We believe that strike should not be a weapon for addressing industrial matters because it is an ill-wind that does not blow anyone any good. Rather, most times, it complicates issues without any solutions amid soured relationship instead of critical harmony. In the same breath, once an agreement is reached, it behoves signatories to such decisions to show responsibility by complying with the provisions of the accord.
As we have had cause in the past to say, we also do not believe that strike should be deployed at the slightest opportunity. There are other noble mechanisms for the management of industrial disagreements. Calling out workers as a strategy for ensuring compliance with demands has proved to be deleterious over time. It is always better to talk things over than adopting wild-cat measures that turn out to be unproductive at the end of the day. Strikes, if need be, should a last-resort strategy when all other mediatory interventions had failed.
In the case of the academic unions, their agitations had always bordered on funding, autonomy, infrastructural deficiency and government’s educational policy somersaults, The latest addition to the long list of usual demands is the non-payment of “earns allowance”, which represents extra payment for lecturers who supervise postgraduate students in addition to their main lectureship assignments.
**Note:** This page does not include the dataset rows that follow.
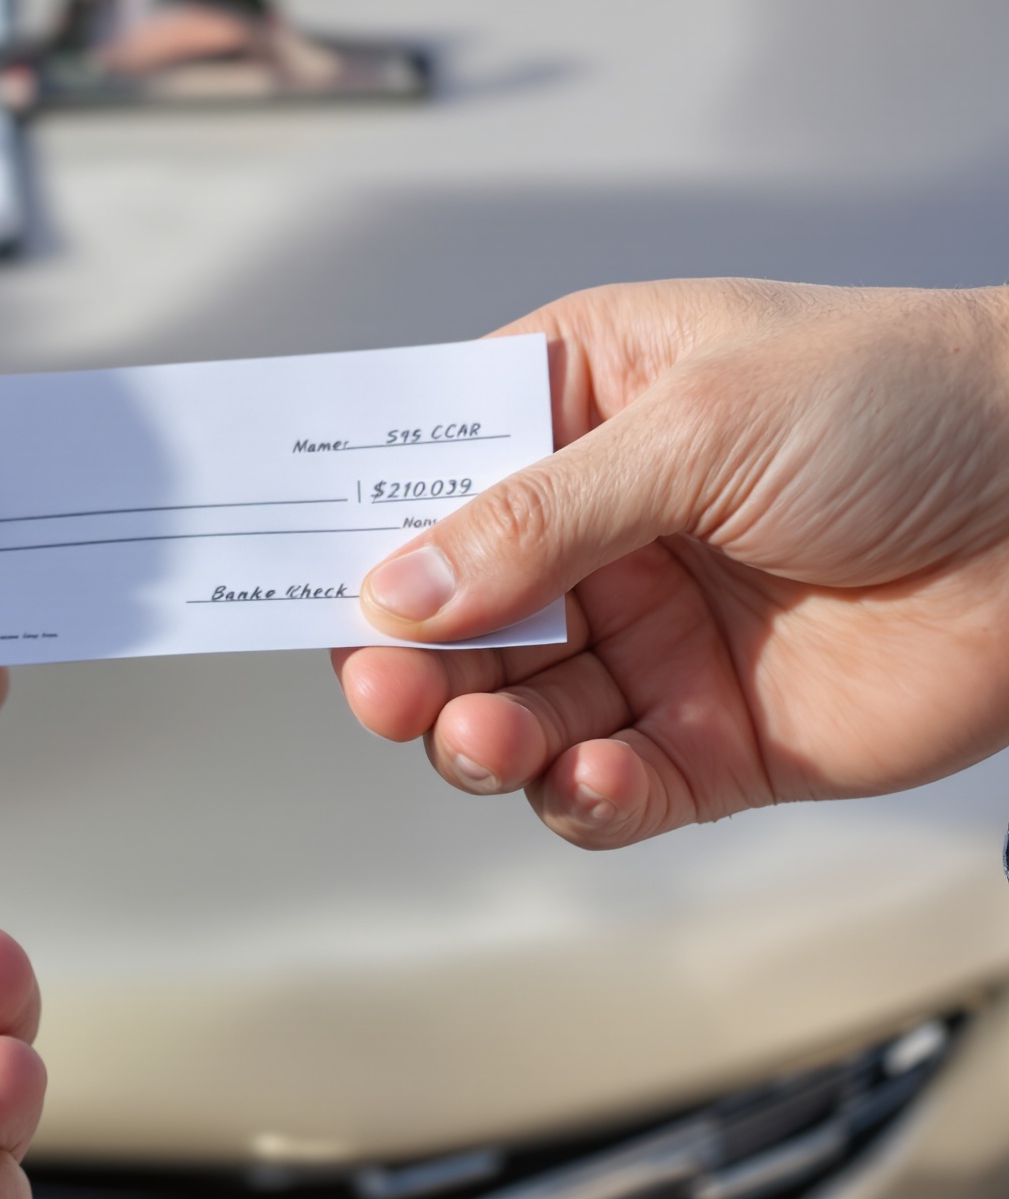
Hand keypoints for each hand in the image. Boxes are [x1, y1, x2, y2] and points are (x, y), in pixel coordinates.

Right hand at [335, 279, 1008, 847]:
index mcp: (582, 408)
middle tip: (385, 686)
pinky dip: (577, 795)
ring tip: (490, 738)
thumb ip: (544, 514)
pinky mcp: (712, 738)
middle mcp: (601, 528)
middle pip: (450, 614)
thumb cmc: (907, 403)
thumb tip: (399, 586)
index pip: (427, 469)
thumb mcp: (703, 422)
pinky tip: (580, 778)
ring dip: (481, 735)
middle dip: (405, 658)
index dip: (356, 527)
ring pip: (513, 710)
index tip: (290, 578)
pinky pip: (608, 785)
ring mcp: (653, 636)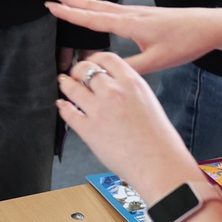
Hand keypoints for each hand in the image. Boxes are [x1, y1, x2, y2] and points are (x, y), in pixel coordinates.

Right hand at [48, 0, 221, 73]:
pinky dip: (97, 7)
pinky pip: (113, 9)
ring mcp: (137, 13)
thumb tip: (103, 72)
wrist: (210, 26)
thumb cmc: (186, 42)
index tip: (50, 6)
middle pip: (93, 5)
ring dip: (82, 0)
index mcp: (130, 24)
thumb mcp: (158, 61)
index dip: (70, 13)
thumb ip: (130, 67)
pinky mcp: (143, 16)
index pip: (92, 18)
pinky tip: (97, 10)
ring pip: (102, 5)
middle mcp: (130, 14)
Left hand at [56, 53, 197, 196]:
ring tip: (64, 84)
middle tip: (74, 73)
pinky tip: (62, 106)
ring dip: (66, 84)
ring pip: (72, 88)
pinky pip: (68, 113)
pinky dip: (63, 107)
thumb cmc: (159, 139)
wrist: (159, 163)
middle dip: (78, 69)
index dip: (94, 58)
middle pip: (86, 69)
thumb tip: (113, 85)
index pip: (106, 58)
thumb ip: (129, 89)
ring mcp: (99, 110)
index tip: (90, 61)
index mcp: (132, 83)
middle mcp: (114, 92)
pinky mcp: (88, 130)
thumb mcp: (149, 101)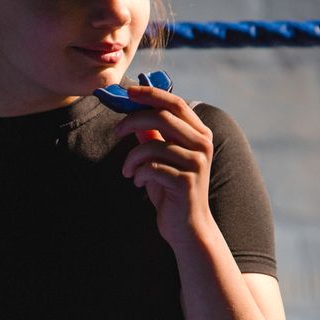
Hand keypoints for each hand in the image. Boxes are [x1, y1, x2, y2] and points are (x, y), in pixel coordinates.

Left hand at [114, 83, 214, 251]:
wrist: (187, 227)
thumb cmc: (172, 191)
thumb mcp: (161, 159)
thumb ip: (153, 136)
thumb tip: (134, 112)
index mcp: (200, 134)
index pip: (175, 104)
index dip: (151, 94)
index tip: (128, 92)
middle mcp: (202, 145)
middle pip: (162, 117)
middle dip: (133, 121)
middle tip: (117, 132)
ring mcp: (196, 163)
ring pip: (152, 145)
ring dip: (132, 157)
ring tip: (128, 170)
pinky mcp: (185, 182)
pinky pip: (151, 167)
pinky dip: (138, 173)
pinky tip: (138, 183)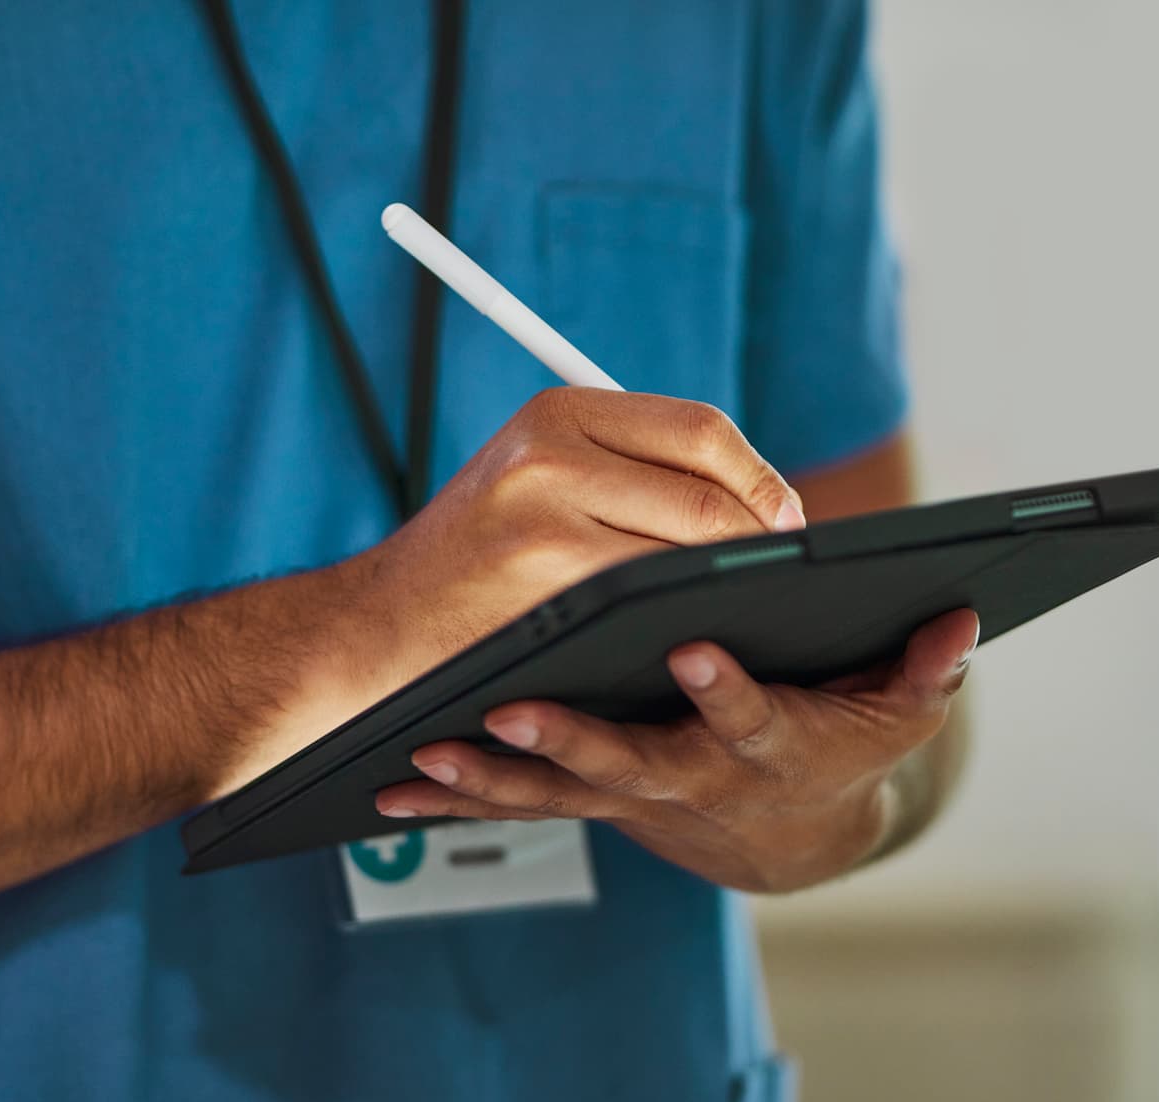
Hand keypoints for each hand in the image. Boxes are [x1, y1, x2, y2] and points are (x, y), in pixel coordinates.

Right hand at [335, 388, 805, 694]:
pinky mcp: (545, 573)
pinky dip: (691, 615)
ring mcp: (547, 510)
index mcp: (559, 410)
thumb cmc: (472, 567)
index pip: (701, 428)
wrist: (373, 632)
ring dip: (731, 580)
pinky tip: (697, 634)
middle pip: (709, 482)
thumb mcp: (536, 482)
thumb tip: (754, 495)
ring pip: (692, 541)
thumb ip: (626, 469)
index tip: (785, 522)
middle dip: (762, 534)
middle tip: (782, 572)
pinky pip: (656, 593)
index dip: (760, 478)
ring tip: (744, 605)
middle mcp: (552, 447)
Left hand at [375, 607, 980, 892]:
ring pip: (559, 790)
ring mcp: (633, 789)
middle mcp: (693, 776)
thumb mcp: (896, 716)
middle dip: (575, 742)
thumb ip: (925, 671)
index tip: (695, 645)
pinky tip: (401, 779)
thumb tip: (961, 622)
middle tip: (517, 713)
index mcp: (766, 744)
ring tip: (433, 751)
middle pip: (632, 762)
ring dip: (495, 778)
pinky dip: (461, 796)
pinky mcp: (590, 792)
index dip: (727, 688)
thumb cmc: (837, 745)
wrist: (783, 830)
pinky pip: (519, 802)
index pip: (750, 716)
As we stated above, if government had accepted to pay this special allowance, why back out or hesitate? It is more honourable not to agree on issues for good reasons and not to sign agreements with clear eyes only to default! It shows irresponsibility in the act of governance. On the other hand, too, while the matter subsists, it is not tangible enough to warrant work stoppage by lecturers and disruption of academic calendar with all the dire consequences for all stakeholders.
With regard to NUPENG, we equally do not understand why oil companies should similarly break conventions entered into with oil workers which result in strikes. If, as NUPENG alleged, that there is an agreement to regularize casual workers’ status after six months of engagement, why should oil companies foot-drag on such a clear matter? This fundamental employer-employee relationship should be expressly stated and clear to both parties from the outset and should not be a source of dispute at all.
We also do not comprehend the allege refusal of the Nigerian Association of Road Transport Owners to implement the signed collective bargaining agreement with petroleum tanker drivers, a development that contributed to the recent three-day warning strike by NUPENG. There is the issue of bad roads amid governmental nonchalance and non-attendance of NUPENG-convened stakeholder meetings by oil and gas companies for the resolution of mutual issues.
We call on ASUP, ASUU, NUPENG and the federal government to show maturity and concern for the country in the management of all the contentious issues. Dishonouring of agreements and embarking on strikes are antithetical to our national growth.
This intervention will end with an extract from the chairman of the University of Ibadan chapter of ASUU, Dr. Deji Omole, in his reaction to FG’s asphyxiating no-work-no-pay rule: “We have passed this road before. It is a familiar terrain which we can navigate with our eyes closed. We shall triumph any attempt to destroy the common patrimony. The power of the people is stronger than the people in power.”